In this scenario before() can't help me so I am forced to rewrite the code and use --delay. Delay is not optimal in such situation because it brings unnecessary waiting when is set delay high while it can start things prematurely when delay is set low. Async here is elegant solution.

@ScottFreeCode Is there any obstacle in implementing async support for describe?

@ondratra, why can't before() work for you?

"test.ts"

import testComponent1 from './subtests/component1';

describe('1st level describe', () => {
  let prerequisites;

  before(async () => {
    prerequisites = await serverINeedToRunBeforeTests();
  });

  describe('2nd level describe', () => {
    testComponent1(prerequisites);
  });

  after(() => {
    disconnectFromServerINeedToRunBeforeTests();
    prerequisites = null;
  });
});

@plroebuck after more thinking and testing I found out your design solves the issue. thx

I have found another way to get things done.
May be this could work for someone.

describe('Parent', () => {
    let array: any = [];
    before(async () => {
        array = await someAsyncDataFetchFunction();
        asyncTests();
    });
    it('Dummy test to run before()',async () => {
        expect(0).to.equal(0); // You can use this test to getting confirm whether data fetch is completed or not.
    });
    function asyncTests() {
        array.forEach((currentValue: any) => {
            describe('Child', async () => {
                it('Test '+ currentValue ,() => {
                    expect(currentValue).to.equal(true);
                })
            })
        });
    }
});

That's how I achieved the assertion on every element of the array. (Array data is being fetch asynchronously).
Kindly correct me if I'm doing it wrong.

You will fall into the same problem I was having junaid, those inner

        array.forEach((currentValue: any) => {
            describe('Child', async () => {
                it('Test '+ currentValue ,() => {
                    expect(currentValue).to.equal(true);
                })
            })
        });

Will not be contained within the "child" describe and will actually be outside the scope of the tests.
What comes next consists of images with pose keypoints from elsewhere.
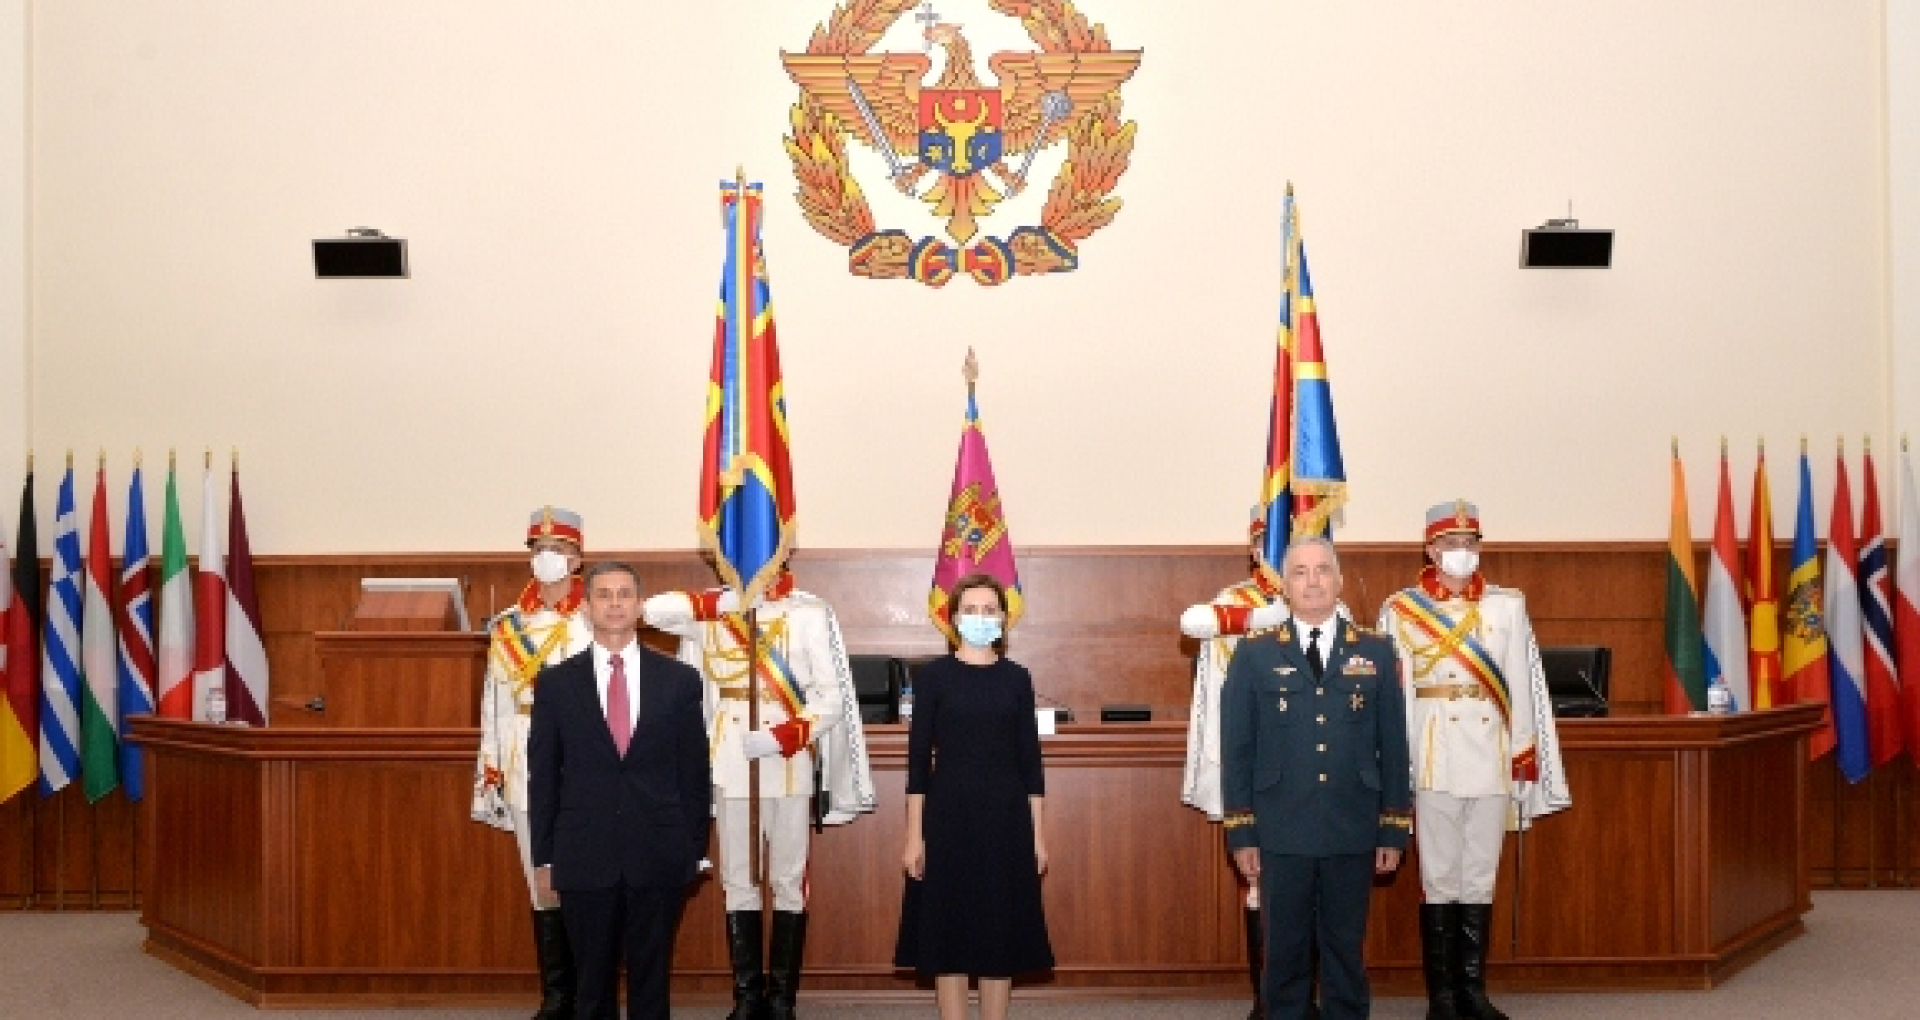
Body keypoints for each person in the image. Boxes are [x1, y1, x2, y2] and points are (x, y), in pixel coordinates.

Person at [643, 563, 874, 1020]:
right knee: (738, 882)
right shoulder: (712, 611)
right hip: (731, 760)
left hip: (788, 760)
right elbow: (650, 612)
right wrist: (719, 602)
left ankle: (782, 1000)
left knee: (788, 882)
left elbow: (830, 698)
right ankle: (747, 999)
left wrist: (785, 735)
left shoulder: (807, 613)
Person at [1377, 501, 1571, 1020]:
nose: (1460, 553)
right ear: (1429, 548)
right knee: (1439, 876)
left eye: (1469, 543)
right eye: (1449, 544)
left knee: (1480, 874)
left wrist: (1525, 753)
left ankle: (1473, 991)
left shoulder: (1508, 606)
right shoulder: (1401, 610)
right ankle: (1441, 997)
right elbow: (1391, 697)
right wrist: (1398, 765)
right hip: (1432, 749)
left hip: (1490, 754)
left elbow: (1525, 685)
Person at [1221, 537, 1410, 1020]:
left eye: (1322, 570)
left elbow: (1393, 745)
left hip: (1352, 826)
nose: (1312, 581)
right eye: (1301, 572)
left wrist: (1392, 825)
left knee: (1346, 953)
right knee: (1284, 957)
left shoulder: (1376, 650)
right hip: (1280, 829)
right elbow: (1237, 749)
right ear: (1285, 585)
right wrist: (1242, 830)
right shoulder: (1254, 655)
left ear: (1339, 580)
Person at [528, 561, 710, 1020]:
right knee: (592, 989)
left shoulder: (680, 681)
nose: (614, 603)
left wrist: (691, 848)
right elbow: (544, 777)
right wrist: (544, 857)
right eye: (604, 595)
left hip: (659, 852)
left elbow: (694, 773)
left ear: (639, 606)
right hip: (584, 855)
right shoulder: (555, 684)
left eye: (624, 594)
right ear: (586, 607)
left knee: (652, 986)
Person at [895, 573, 1053, 1020]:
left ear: (1004, 619)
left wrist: (1038, 837)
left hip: (1006, 821)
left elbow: (1031, 765)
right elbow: (917, 765)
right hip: (946, 819)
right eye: (971, 610)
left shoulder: (1017, 679)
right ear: (953, 618)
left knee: (998, 936)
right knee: (950, 936)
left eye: (989, 610)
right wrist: (913, 837)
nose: (980, 618)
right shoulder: (934, 678)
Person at [471, 506, 592, 1019]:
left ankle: (589, 995)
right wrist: (492, 765)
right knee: (539, 881)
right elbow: (494, 702)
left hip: (580, 768)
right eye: (539, 550)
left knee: (584, 881)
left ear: (578, 559)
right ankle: (556, 996)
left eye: (558, 551)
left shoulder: (592, 621)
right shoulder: (508, 628)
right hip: (524, 764)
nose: (548, 559)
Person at [1179, 514, 1290, 1018]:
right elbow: (1191, 623)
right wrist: (1261, 618)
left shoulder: (1331, 602)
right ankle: (1267, 1001)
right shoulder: (1232, 600)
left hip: (1314, 767)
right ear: (1252, 546)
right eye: (1268, 539)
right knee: (1260, 881)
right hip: (1255, 767)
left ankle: (1302, 998)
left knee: (1311, 887)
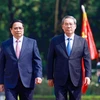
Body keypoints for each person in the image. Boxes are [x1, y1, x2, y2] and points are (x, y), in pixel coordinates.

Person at [47, 15, 91, 100]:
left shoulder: (82, 41)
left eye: (71, 24)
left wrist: (87, 76)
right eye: (66, 24)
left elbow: (87, 59)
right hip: (59, 78)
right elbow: (50, 60)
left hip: (76, 78)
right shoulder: (55, 41)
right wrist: (50, 77)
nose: (68, 26)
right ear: (62, 26)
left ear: (75, 26)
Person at [0, 19, 42, 100]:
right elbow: (1, 64)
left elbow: (37, 61)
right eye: (15, 28)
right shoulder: (5, 45)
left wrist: (38, 75)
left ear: (23, 29)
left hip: (27, 81)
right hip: (10, 82)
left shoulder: (32, 43)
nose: (18, 30)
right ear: (11, 30)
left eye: (20, 28)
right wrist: (1, 82)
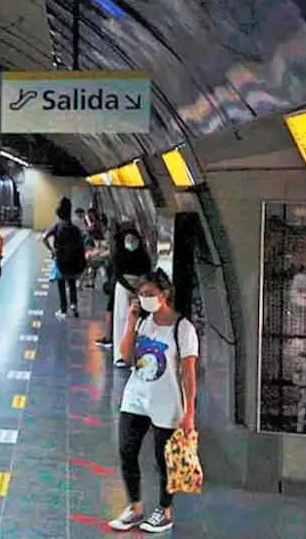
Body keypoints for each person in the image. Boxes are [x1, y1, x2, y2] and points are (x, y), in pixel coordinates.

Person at [109, 269, 198, 534]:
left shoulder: (183, 329)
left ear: (165, 295)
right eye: (142, 295)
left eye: (150, 294)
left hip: (167, 401)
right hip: (136, 397)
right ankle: (135, 507)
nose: (145, 299)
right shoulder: (142, 323)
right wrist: (130, 322)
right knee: (127, 451)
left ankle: (164, 510)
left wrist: (189, 411)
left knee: (164, 459)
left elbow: (189, 373)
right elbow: (124, 356)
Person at [103, 226, 154, 361]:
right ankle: (121, 355)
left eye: (133, 239)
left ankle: (136, 355)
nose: (130, 242)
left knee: (138, 322)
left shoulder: (143, 255)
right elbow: (118, 274)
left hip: (139, 288)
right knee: (121, 319)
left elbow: (147, 271)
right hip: (124, 288)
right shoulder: (118, 255)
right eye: (128, 239)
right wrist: (132, 288)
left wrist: (140, 286)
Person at [43, 197, 87, 319]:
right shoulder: (75, 229)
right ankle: (74, 306)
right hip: (73, 261)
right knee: (72, 284)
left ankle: (63, 309)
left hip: (60, 260)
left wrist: (51, 249)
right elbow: (81, 245)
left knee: (61, 285)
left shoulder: (56, 227)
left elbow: (44, 238)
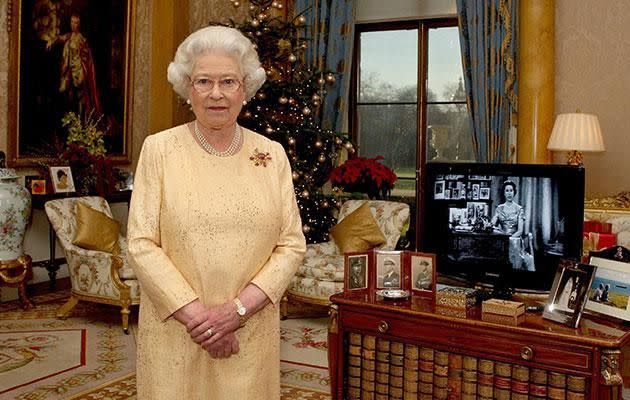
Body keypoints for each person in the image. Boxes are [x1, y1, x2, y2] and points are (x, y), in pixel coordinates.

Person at [127, 26, 306, 399]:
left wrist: (236, 313)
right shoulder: (159, 150)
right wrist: (201, 320)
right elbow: (142, 242)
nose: (216, 93)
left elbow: (291, 244)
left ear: (246, 89)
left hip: (249, 333)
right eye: (203, 81)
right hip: (177, 332)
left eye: (229, 81)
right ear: (187, 88)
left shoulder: (272, 154)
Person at [58, 12, 102, 117]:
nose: (73, 25)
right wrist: (51, 41)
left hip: (79, 70)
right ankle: (71, 119)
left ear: (79, 24)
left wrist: (83, 68)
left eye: (76, 23)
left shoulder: (82, 40)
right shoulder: (69, 36)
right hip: (70, 70)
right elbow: (59, 38)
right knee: (67, 93)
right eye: (72, 22)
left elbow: (87, 58)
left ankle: (80, 119)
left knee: (81, 95)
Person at [490, 180, 529, 270]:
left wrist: (509, 238)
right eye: (507, 191)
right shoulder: (499, 208)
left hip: (515, 239)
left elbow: (520, 231)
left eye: (511, 190)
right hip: (502, 239)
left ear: (514, 192)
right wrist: (489, 224)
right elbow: (492, 224)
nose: (509, 193)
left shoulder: (519, 209)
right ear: (504, 193)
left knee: (512, 248)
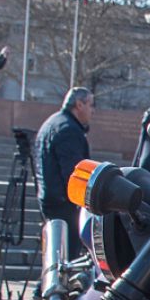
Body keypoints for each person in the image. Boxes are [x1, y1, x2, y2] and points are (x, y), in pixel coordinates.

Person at [36, 87, 92, 252]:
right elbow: (74, 174)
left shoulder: (51, 122)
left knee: (54, 255)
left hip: (49, 199)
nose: (93, 111)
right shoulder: (68, 130)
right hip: (64, 205)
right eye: (91, 105)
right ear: (79, 105)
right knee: (67, 257)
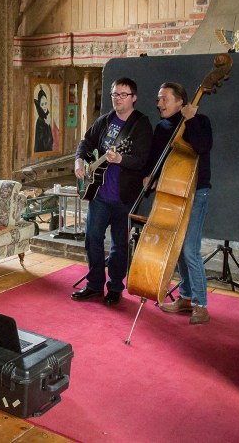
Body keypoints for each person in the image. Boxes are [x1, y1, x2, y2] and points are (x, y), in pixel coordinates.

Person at [73, 78, 152, 305]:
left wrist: (121, 159)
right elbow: (86, 142)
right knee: (92, 239)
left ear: (134, 98)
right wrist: (79, 160)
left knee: (119, 245)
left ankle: (115, 287)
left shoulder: (141, 125)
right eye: (115, 94)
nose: (118, 99)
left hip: (124, 197)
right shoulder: (105, 120)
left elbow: (142, 160)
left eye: (123, 95)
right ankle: (94, 285)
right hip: (99, 193)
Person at [143, 82, 213, 325]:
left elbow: (203, 147)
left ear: (181, 101)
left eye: (164, 99)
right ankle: (185, 297)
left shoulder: (200, 121)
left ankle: (201, 305)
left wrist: (190, 120)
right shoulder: (162, 127)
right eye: (158, 99)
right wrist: (150, 176)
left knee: (190, 249)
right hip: (172, 192)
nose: (159, 103)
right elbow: (156, 158)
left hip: (196, 192)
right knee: (178, 246)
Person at [33, 87, 54, 152]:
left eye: (45, 103)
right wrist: (46, 126)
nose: (44, 106)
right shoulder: (40, 121)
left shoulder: (46, 118)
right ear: (39, 105)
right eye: (42, 104)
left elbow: (51, 141)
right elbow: (45, 144)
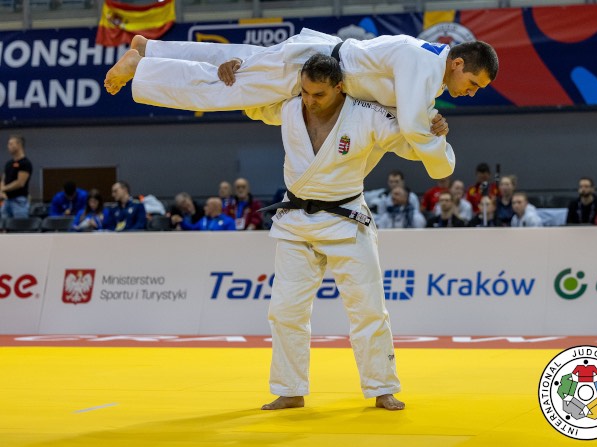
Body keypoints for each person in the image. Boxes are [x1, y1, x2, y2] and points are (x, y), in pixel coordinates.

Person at [245, 54, 455, 411]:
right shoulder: (290, 107)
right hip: (296, 221)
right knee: (285, 311)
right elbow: (251, 103)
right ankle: (290, 388)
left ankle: (382, 387)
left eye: (319, 94)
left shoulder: (366, 114)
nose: (310, 100)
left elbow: (409, 139)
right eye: (306, 92)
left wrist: (432, 129)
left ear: (340, 87)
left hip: (347, 220)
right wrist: (234, 72)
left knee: (368, 310)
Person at [104, 30, 497, 179]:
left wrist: (431, 121)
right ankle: (142, 67)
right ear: (458, 63)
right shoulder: (425, 63)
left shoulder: (427, 71)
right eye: (473, 83)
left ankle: (150, 49)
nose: (471, 92)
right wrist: (441, 156)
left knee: (239, 62)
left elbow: (409, 115)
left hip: (317, 62)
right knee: (224, 88)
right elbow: (410, 126)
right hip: (312, 68)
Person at [1, 135, 32, 219]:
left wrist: (4, 188)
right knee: (3, 223)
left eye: (11, 144)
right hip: (7, 200)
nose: (8, 146)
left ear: (19, 145)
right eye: (8, 144)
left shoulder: (25, 163)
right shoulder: (8, 164)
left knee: (19, 224)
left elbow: (20, 183)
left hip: (19, 201)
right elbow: (4, 179)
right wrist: (2, 191)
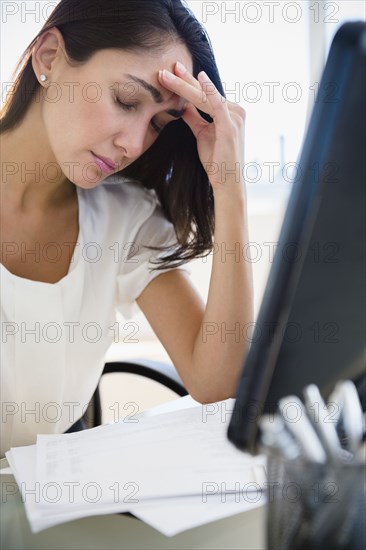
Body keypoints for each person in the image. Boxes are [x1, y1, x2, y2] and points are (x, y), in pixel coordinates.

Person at [0, 0, 252, 457]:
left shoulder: (126, 217)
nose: (134, 144)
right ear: (49, 57)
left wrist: (230, 190)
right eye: (126, 100)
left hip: (42, 506)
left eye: (158, 123)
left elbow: (219, 383)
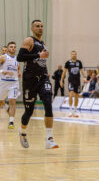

Don't get me wrong, they will run, but they won't be counted towards where you think they will be.

You would presume it would be

Parent
  [x] Dummy
  Child
    [x] Test 1
    [x] Test 2
    [x] Test 3

but it will actually be

Parent
  [x] Dummy
  Child
[x] Test 1
[x] Test 2
[x] Test 3

Subtitle but different.

Is there any plan to fix this in the long term?

Yeah this behavior is a pain, resulted in a lot of weird race conditions for me.

What worked for me: if you need async, do it in your before blocks.